言葉を正確に話したり、聞いて理解したりするために、中心的役割をする脳の部分があります。
今回のお話は、脳のどの部分が言葉と大きく関わっているのかについてお話してみたいと思います。
脳には言語に関わる部位があり、その部位を「言語中枢」といいます。
成人の言語中枢は右利きで95%以上、左利きの人は70%以上が左大脳半球にあるといわれています。

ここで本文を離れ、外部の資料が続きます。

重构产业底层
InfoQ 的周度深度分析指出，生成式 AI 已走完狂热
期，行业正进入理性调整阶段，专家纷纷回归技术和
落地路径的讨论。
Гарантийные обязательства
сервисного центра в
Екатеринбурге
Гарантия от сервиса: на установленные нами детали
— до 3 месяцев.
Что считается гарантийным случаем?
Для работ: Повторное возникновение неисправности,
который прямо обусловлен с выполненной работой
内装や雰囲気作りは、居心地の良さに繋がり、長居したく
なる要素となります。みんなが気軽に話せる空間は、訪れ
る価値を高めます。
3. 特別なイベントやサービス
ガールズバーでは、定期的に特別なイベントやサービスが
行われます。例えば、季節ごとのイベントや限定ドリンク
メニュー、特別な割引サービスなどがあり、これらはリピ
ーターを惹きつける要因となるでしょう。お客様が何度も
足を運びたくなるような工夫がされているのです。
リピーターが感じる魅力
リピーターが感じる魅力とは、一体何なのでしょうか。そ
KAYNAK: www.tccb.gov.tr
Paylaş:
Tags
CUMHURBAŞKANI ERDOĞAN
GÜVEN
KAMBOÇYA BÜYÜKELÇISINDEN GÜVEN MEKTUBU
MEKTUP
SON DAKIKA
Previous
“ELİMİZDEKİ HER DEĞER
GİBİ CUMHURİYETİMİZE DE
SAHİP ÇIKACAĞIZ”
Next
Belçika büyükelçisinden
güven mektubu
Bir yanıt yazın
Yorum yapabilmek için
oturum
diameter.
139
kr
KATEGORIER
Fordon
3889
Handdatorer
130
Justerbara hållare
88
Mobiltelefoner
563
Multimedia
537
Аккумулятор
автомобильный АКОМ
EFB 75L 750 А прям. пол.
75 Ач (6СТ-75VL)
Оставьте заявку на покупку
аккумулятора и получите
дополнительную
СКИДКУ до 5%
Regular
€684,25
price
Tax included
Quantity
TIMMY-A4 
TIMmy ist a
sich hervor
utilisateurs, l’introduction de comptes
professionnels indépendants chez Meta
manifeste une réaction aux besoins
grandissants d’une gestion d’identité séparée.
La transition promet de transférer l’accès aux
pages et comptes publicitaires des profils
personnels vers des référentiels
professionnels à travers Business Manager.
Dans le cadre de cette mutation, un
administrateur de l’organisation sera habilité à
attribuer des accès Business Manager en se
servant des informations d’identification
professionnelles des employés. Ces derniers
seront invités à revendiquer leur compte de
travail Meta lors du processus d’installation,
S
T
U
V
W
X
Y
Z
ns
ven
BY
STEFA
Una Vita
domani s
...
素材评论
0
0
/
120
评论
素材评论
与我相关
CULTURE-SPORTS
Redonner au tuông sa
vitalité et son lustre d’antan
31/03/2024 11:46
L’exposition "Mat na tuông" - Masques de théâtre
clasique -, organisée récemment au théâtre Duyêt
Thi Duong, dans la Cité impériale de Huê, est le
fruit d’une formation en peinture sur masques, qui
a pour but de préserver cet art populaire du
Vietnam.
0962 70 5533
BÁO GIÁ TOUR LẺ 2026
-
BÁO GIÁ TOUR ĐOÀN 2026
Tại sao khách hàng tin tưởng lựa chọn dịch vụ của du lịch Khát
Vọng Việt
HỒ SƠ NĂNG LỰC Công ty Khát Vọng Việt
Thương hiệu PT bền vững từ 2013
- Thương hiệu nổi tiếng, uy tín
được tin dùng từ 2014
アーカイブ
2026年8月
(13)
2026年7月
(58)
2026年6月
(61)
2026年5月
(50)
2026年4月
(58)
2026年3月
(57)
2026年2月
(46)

言語中枢は、ブローカ中枢とウェルニッケ中枢に分かれます。ブローカ中枢は言葉を発する機能であり、ウェルニッケ中枢は話し言葉を聞いて理解するための機能と考えられています。
たとえば、言葉を聞いて理解するには左脳にあるウェルニッケ中枢という感覚性の言語野を使いますが、話すときはブローカ中枢という運動性の言語野を主に使います。
※言葉を理解するためのウェルニッケ中枢

耳から入った言葉は聴神経を経て聴覚中枢にたどり着き、ウェルニッケ中枢に伝達されます。そこで言葉を理解しています。
人の言う言葉の理解のみではなく、自分の頭の中の考えを言葉として組み立てることもおこなわれています。
※言葉を発するためのブローカ中枢

話そうとするときは、まずはウェルニッケ中枢が話し言葉の元となる文章の構成をおこない、弓状束という神経経路を経由してブローカ中枢に伝達されます。
ブローカ中枢は話すために必要な運動を発語器官の筋肉に伝達し、言葉として発します。その間、ウェルニッケ中枢は発話に関わる筋肉の動きを監視し、言葉が正しく伝わっているかどうかを確認します。